Human exposure, hazard and risk of alternative plasticizers to phthalate esters

邻苯二甲酸盐 增塑剂 危害 毒理 环境卫生 化学 生物 医学 有机化学
作者
Thuy Bui,Georgios Giovanoulis,Anna Palm Cousins,Jörgen Magnér,Ian T. Cousins,Cynthia A. de Wit
出处
期刊:Science of The Total Environment [Elsevier BV]
卷期号:541: 451-467 被引量:436
标识
DOI:10.1016/j.scitotenv.2015.09.036
摘要

Alternative plasticizers to phthalate esters have been used for over a decade, but data regarding emissions, human exposure and health effects are limited. Here we review 20 alternative plasticizers in current use and their human exposure, hazard and risk. Physicochemical properties are collated for these diverse alternatives and log KOW values range over 15 orders of magnitude and log KAW and log KOA values over about 9 orders of magnitude. Most substances are hydrophobic with low volatility and are produced in high volumes for use in multiple applications. There is an increasing trend in the total use of alternative plasticizers in Sweden compared to common phthalate esters in the last 10 years, especially for DINCH. Evaluative indoor fate modeling reveals that most alternatives are distributed to vertical surfaces (e.g. walls or ceilings). Only TXIB and GTA are predicted to be predominantly distributed to indoor air. Human exposure data are lacking and clear evidence for human exposure only exists for DEHT and DINCH, which show increasing trends in body burdens.
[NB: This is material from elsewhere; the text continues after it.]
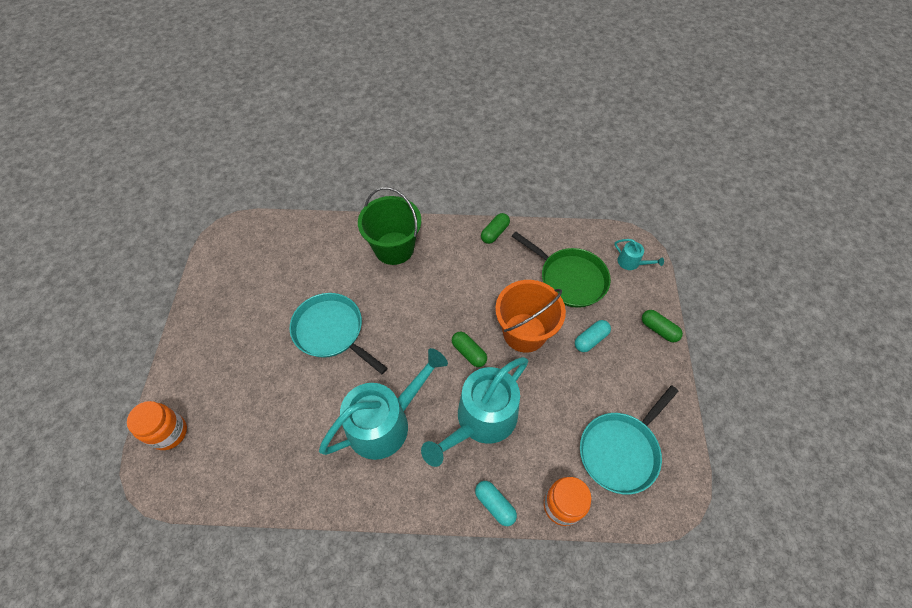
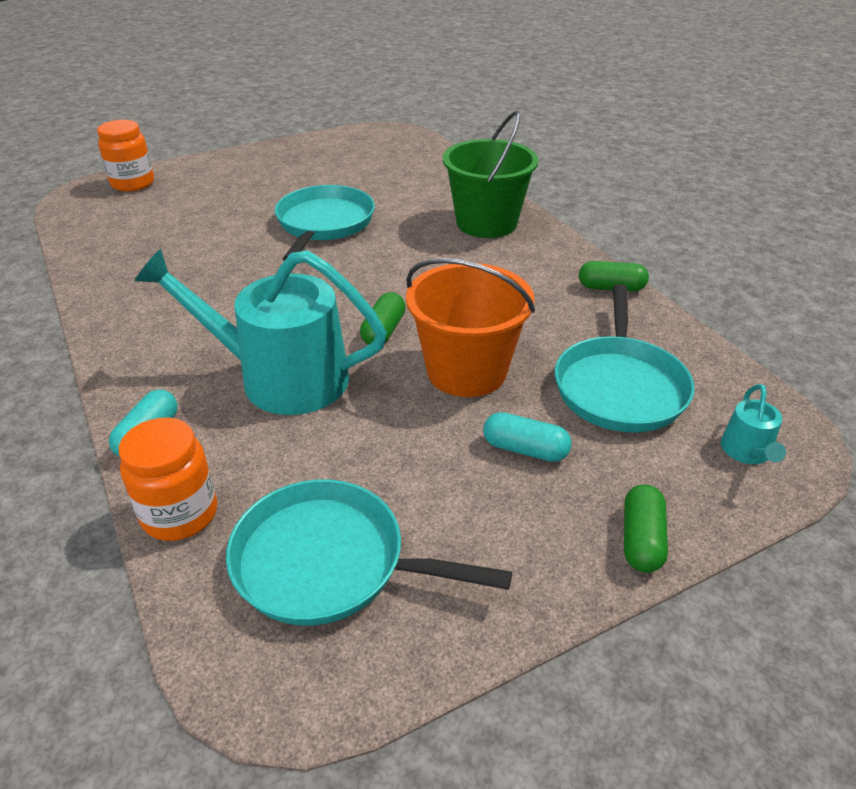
camera: 60 degrees right, 20 degrees down
(385, 423) = (224, 300): turquoise watering can -> none
(570, 279) = (620, 387): green pan -> turquoise pan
Human intake rates are collected and compared with limit values with resulting risk ratios below 1 except for infant's exposure to ESBO. PBT properties of the alternatives indicate mostly no reasons for concern, except that TEHPA is estimated to be persistent and TCP toxic. A caveat is that non-standard toxicological endpoint results are not available and, similar to phthalate esters, the alternatives are likely "pseudo-persistent". Key data gaps for more comprehensive risk assessment are identified and include: analytical methods to measure metabolites in biological fluids and tissues, toxicological information regarding non-standard endpoints such as endocrine disruption and a further refined exposure assessment in order to consider high risk groups such as infants, toddlers and children.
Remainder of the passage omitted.